Continue the passage below on melt spinning recycled polypropylene yarn, picking up right after its last sentence.
— START EXCERPTED PASSAGE —
Experimental section
Materials
For this study, two distinct types (Systalen® 32.9002 and Systalen® 32.0999) of recycled polypropylene (rPP) were sourced from post-consumer packaging waste, provided by Der Grüne Punkt Holding GmbH & Co. KG, Köln/Germany. These rPP materials were derived from the “Gelber Sack” collection system in Germany, which is designed for the sorting and recycling of plastic waste from households. The selected rPP types have been processed using a specialized treatment method that integrates advanced technologies to enhance the quality of the recycled material. This process involves precise color sorting of plastic flakes to improve aesthetic consistency, optimized washing procedures to ensure the removal of impurities, and an advanced odor elimination system to reduce any residual odors commonly associated with recycled plastics. These enhanced methods aim to improve the performance and applicability of rPP for high-quality applications, making them suitable for further investigation in polymer processing and melt spinning.
Measuring, test and machine equipment
Thermal analyses were performed using thermogravimetric analysis (TGA, Q500, TA Instruments, New Castle, DE, USA) and differential scanning calorimetry (DSC, Q2000, TA Instruments, New Castle, DE, USA). The thermal decomposition of the materials prior to melt spinning was evaluated in the temperature range of 30 °C to 800 °C under an air atmosphere, with a heating rate of 40 K/min. In addition, the heat flow of all materials was measured from 30 °C to 400 °C under a nitrogen atmosphere, employing a modulated heating rate of 5 K/min. The use of the second heating cycle in DSC ensured that the material was fully relaxed, eliminating any prior thermal history, such as residual stress or crystallization behavior from previous processing. The rheological properties were assessed with an extrusion plastometer (MFLOW, ZwickRoell, Ulm, Germany) in accordance with ISO-1133. Mechanical properties of the multifilaments were determined by tensile testing on a Zwick2.5 testing machine (ZwickRoell, Ulm, Germany), using a gauge length of 125 mm and a testing speed of 125 mm/min. The rPP multifilament yarns were spun on a modular melt spinning system from Dienes Apparatebau GmbH, Mühlheim am Main, Germany. This system consists of a ZSE-MAXX18 twin-screw extruder (Leistritz Extrusionstechnik, Nuremberg, Germany), two melt pumps (Maag Germany GmbH, Grossostheim, Deutschland) with a pump capacity of 2.642 cm³ and a spinning package (40 filaments, L/D = 3, d = 0.3 mm) manufactured by Sossna GmbH, Dorsten, Germany. The yarn runs over 5 godet draw duos (DD) and is wound with a Sahm 3200 (Georg Sahm GmbH & Co. KG, Eschwege, Germany) winder.
Process parameters
Process parameters for the extrusion level
During the extrusion level (Fig. 1), process parameters were carefully controlled to ensure consistency across all trials. The extrusion and winding level was equipped with state-of-the-art process control technology, ensuring precise regulation of temperature, pressure, and material flow. Real-time monitoring facilitated immediate adjustments, thereby minimizing fluctuations and ensuring the maintenance of optimal processing conditions. This high level of automation and control guaranteed reproducibility across all trials and ensured consistently high filament quality. The extruder operated at a constant screw speed of 100 revolutions per minute (rpm), which facilitated the continuous flow of the polymer melt. The spinning pump, responsible for delivering the polymer melt to the spinneret, maintained a consistent speed of 20.7 rpm, ensuring a stable and precise feed rate. The melt temperature was set at 250 °C. The spin pack temperature was also maintained at 250 °C to ensure uniform temperature distribution across the polymer stream before extrusion through the spinneret. The spinning pressure was kept constant at 100 bar. This pressure facilitated the smooth extrusion of the molten polymer, contributing to the formation of consistent, high-quality filaments during the melt spinning process. The process parameters at the winding level were adapted to the five specific trials.
— END EXCERPTED PASSAGE —
— START DATA EXCERPTS —
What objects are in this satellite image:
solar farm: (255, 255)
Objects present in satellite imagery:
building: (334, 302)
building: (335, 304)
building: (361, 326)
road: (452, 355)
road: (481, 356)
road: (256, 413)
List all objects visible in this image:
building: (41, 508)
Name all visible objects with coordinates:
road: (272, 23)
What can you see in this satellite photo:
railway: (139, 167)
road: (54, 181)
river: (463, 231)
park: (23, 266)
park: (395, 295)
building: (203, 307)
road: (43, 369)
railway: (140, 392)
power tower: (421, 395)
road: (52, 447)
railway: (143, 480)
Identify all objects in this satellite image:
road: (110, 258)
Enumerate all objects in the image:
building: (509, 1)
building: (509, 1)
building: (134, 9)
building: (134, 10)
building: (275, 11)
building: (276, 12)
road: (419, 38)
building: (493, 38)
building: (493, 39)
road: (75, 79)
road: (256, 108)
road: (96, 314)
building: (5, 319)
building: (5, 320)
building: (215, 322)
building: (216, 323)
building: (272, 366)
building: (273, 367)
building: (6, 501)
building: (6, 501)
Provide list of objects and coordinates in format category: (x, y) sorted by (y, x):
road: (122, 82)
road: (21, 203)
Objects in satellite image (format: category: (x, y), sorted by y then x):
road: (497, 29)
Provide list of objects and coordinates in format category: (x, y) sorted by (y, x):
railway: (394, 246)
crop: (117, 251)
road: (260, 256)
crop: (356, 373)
— END DATA EXCERPTS —
◆ RESPONSE TO THE EXERCISE
The following schematic provides a comprehensive overview of the melt spinning system. The system is divided into extrusion and winding levels. The speed of the quenching chamber (R), draw-off speed (v), the temperature (T2) on the second DD, the temperature (T3) and draw ratio (DR3) on the third DD, the draw ratio (DR4) on the fourth DD, and the process speed (vp) are all indicated.
The selection of process parameters was guided by prior literature on PP melt spinning28,29, which provided baseline values for key variables such as draw-down speed, draw ratio, and thermal conditions. These parameters were further refined through controlled experimental trials to ensure optimal fiber quality and reproducibility.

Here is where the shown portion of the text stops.